Tasks to perform:
(a) Answer these questions from the comment thread about Snap packages:
(i) Which two companies does the thread name as sponsors of The New Stack?
(ii) What does one reply say about logging in to install a snap?
(iii) Which two products are given in parentheses as examples of a virtual HW that talks to the real HW?
(b) Reproduce the part of the comment thread about Snap packages between "If we had not" and "bus? An IPC?", inclusive.
(c) Carry on the comment thread about Snap packages from the point where it stops.

Passage to read:
-----

OpenPandora's PND system is another example of prior art. http://pandorawiki.org/Introduction_to_PNDs


> CoreOS and Red Hat are sponsors of The New Stack.


Is it correct that I'll need to login with an Ubuntu One account to install a Snap package?


Of course not. That wouldn't make any sense. Do you need to log into any account to install rpm or deb package?


You do not need to login to anything to install a snap.


systemd a superior solution ?

Guh.

If we had not systemd and had kept it simple stupid, there would be no need for snap: - you compile the application in static (à la windows) - and you do a chroot (or as they call it a namespace).

Ksss, I am wrong, I see it.

But then, when you make a multi-tiers architecture, how do you make stuff communicate? Well, easy, web services.

But how do you know where they are? How do you print? How do you register PlayMediaKey as a way to start your application? How do you make sure the «right application» can set the time (ntp/system preferences) while other applications are kept away?

Guh ....

registry base? Autodiscovery? You need a bus? An IPC?

And what of the mess of Xorg? How do I prevent applications to see or intercept informations they should not see?

Most engineers have troubles with a basic group/permission model already and OSX/AD have proven that a more complex schema based on a complex namespace often in practice results to poorer results.... how do we make access secured?

Oh! you still have the "one application in foreground has all rights"... the kind of tablet model à la iOS. But then, we are losing the advantage of multitasking... like listening to music while writing or playing games.

So back again in square one of being confined BUT able to cooperate.

JAVA and its JVM was a way to answer this problem: let's forget all of this and control at the application layer of the JVM.

But then, how do you talk to hardware?

java or not, application needs to know about the hardware, but we have no fixed address for HW devices (minor/major nodes are long gone, and PCI/USB vendor id are not pointing to a single HW target since long)

So maybe we could have a virtual HW that talks to the real HW with a translation in the middle ? (VMware, Xen...)

Ho! But I want to make sure I develop for a single target!

Well, good luck unifying games dev in a single image while making sure the screensaver don't override it, while not preventing security applications to do emergency locks... and still having the right level of acceleration...

-----

Provided information:
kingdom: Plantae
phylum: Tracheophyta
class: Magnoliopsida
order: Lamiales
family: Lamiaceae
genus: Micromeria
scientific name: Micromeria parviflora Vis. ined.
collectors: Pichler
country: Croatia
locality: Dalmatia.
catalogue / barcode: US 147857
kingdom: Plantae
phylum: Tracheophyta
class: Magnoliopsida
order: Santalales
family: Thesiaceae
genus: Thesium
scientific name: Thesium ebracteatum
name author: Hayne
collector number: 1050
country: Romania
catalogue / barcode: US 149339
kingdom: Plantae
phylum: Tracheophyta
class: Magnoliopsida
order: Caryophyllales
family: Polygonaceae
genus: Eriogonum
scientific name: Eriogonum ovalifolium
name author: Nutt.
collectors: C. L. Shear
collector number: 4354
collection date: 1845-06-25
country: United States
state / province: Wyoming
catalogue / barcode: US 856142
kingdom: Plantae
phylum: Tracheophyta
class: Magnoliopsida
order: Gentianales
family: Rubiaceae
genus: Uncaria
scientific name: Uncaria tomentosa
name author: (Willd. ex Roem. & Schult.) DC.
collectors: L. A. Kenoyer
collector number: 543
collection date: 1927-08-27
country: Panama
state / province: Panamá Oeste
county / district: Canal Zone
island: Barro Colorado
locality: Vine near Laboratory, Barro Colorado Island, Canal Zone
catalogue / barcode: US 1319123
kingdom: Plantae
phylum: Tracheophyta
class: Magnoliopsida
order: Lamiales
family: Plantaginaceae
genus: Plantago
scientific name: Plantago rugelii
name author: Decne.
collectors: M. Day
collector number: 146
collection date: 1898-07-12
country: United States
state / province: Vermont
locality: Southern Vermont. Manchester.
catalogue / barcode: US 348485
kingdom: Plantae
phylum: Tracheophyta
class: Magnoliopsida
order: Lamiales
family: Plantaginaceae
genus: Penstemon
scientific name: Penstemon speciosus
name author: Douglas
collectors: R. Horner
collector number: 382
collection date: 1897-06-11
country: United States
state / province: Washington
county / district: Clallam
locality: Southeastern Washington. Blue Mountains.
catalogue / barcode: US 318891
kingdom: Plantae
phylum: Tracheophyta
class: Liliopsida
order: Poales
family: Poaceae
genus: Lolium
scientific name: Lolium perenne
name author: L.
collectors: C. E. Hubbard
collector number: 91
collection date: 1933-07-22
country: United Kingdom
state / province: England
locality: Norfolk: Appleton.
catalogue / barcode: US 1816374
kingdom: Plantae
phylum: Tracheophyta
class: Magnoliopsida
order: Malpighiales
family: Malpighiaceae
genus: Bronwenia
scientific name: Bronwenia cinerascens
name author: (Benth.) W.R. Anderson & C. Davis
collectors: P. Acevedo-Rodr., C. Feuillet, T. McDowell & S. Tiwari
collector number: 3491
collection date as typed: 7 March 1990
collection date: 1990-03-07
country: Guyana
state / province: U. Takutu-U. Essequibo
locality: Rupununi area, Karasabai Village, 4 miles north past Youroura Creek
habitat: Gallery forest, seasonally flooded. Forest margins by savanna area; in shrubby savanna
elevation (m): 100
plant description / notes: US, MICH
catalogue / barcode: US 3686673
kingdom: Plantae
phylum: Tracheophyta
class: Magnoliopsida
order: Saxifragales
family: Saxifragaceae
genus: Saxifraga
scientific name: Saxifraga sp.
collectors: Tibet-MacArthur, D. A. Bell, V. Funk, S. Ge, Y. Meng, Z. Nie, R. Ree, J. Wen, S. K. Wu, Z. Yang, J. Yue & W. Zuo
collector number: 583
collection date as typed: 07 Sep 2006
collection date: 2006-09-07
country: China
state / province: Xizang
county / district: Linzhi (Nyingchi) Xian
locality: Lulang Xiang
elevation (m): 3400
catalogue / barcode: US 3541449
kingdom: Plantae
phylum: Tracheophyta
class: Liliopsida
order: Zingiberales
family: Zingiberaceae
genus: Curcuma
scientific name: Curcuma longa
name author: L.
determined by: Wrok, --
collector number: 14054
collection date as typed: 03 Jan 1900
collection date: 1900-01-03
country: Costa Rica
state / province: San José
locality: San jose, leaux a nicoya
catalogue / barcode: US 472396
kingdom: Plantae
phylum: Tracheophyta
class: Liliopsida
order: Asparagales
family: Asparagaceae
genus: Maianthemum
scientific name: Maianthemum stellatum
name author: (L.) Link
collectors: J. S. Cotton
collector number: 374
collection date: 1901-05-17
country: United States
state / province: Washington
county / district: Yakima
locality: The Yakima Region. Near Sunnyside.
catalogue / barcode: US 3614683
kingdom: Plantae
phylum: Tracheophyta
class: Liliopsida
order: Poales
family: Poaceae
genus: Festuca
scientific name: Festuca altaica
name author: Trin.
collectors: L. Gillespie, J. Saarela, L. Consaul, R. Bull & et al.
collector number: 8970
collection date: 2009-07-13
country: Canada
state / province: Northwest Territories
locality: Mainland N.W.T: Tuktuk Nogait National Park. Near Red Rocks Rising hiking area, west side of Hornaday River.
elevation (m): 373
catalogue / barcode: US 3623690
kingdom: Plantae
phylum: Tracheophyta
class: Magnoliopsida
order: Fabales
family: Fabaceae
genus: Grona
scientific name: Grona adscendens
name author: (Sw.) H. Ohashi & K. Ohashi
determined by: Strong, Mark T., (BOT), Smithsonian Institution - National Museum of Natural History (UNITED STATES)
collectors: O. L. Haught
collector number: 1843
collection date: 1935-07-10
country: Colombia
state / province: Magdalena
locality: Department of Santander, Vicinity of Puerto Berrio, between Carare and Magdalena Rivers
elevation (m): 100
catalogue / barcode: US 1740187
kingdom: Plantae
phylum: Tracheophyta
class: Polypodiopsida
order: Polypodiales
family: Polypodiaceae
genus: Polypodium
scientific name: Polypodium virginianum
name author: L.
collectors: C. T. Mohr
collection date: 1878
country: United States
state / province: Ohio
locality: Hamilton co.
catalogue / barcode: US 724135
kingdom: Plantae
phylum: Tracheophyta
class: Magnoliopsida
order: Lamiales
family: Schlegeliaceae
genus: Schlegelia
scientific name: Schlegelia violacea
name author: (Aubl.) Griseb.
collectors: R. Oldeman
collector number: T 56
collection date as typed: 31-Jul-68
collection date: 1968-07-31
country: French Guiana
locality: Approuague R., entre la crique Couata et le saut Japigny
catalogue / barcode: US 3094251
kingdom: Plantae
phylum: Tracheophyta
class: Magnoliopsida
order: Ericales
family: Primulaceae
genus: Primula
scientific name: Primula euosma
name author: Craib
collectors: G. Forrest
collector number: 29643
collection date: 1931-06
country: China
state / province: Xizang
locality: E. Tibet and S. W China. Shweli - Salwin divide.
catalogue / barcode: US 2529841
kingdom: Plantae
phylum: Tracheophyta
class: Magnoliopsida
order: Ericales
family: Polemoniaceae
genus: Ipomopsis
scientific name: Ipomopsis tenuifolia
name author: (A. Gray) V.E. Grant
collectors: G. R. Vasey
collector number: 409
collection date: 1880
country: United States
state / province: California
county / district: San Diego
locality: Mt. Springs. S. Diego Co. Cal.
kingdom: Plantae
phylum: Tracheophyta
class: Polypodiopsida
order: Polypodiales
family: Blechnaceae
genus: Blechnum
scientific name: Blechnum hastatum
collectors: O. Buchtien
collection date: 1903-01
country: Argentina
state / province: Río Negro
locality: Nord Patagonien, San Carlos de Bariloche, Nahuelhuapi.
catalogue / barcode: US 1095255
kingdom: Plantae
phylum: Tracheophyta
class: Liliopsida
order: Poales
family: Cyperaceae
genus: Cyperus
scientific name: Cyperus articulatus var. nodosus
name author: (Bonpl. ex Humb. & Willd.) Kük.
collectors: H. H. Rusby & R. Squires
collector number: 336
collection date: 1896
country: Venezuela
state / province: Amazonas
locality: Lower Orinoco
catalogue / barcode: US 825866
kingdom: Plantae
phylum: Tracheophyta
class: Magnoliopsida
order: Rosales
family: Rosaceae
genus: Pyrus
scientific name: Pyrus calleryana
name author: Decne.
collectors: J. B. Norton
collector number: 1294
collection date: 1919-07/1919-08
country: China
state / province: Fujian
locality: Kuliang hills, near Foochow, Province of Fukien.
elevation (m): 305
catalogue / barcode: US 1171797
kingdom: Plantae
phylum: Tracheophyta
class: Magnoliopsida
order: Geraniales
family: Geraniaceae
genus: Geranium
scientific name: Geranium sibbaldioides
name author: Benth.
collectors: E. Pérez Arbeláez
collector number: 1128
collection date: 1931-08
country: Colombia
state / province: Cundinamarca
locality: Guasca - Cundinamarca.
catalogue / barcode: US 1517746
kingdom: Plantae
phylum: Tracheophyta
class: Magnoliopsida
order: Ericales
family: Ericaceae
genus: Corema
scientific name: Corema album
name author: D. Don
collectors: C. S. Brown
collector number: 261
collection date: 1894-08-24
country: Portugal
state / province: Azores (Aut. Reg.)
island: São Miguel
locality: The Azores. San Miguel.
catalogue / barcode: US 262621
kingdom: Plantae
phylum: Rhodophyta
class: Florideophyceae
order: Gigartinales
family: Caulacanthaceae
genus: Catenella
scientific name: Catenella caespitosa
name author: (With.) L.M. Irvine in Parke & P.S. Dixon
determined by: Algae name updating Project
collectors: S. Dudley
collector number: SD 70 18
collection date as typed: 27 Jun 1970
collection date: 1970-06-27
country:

-----

Numbered responses:
(a)
(i) CoreOS and Red Hat.
(ii) You do not need to log in to anything to install a snap.
(iii) VMware and Xen.

(b)
If we had not systemd and had kept it simple stupid, there would be no need for snap: - you compile the application in static (à la windows) - and you do a chroot (or as they call it a namespace).

Ksss, I am wrong, I see it.

But then, when you make a multi-tiers architecture, how do you make stuff communicate? Well, easy, web services.

But how do you know where they are? How do you print? How do you register PlayMediaKey as a way to start your application? How do you make sure the «right application» can set the time (ntp/system preferences) while other applications are kept away?

Guh ....

registry base? Autodiscovery? You need a bus? An IPC?

(c)
And then, the world of confinment is biting his tails always asking itself the same questions.

For the old persons, let's just accept that easy image deployment could be like on Amiga/C64/amstrad &al: a unique HW, with a single application. You jump to org and execute the ASM in single mode. Problem solved.

But the more we expect from easy to code with cooperation (wouldn't it be ridiculous to put printer/HD/SD driver in a text application, network/audio/video driver in a browser) the more our apps are dependent from an ecosystem that is a moving target.

Basically there can be no easy confinement (application snapshot) without a unified abstraction of HW and services as well of their properties whereas the complexity of OS is growing (more HW, more protocols, more "required dependencies" à la systemd).

Basically confined image deployment on heterogeneous system/HW is a chimera unless you confine yourself to very basic tasks that requires no dependencies (like mono post calculus in FORTRAN using stdin/stdout).

We are just in the hell of the dependencies. And I don't think there is any silver bullet for this situation. This problem grows more than linearly in complexity as a cross product of all the potential differences in the configuration space.

Let's forget about chimeras.

The complexity is dooming the costs model of application development. As the HW/OS landscape is splitting in different direction with legacy systems still needing updates, development has to face the world of a constant progress/obsolescence where devs are told to forget about past platforms to be hype, and customers have the need to keep their legacy systems in production.

Sometimes there is no solutions to a problem.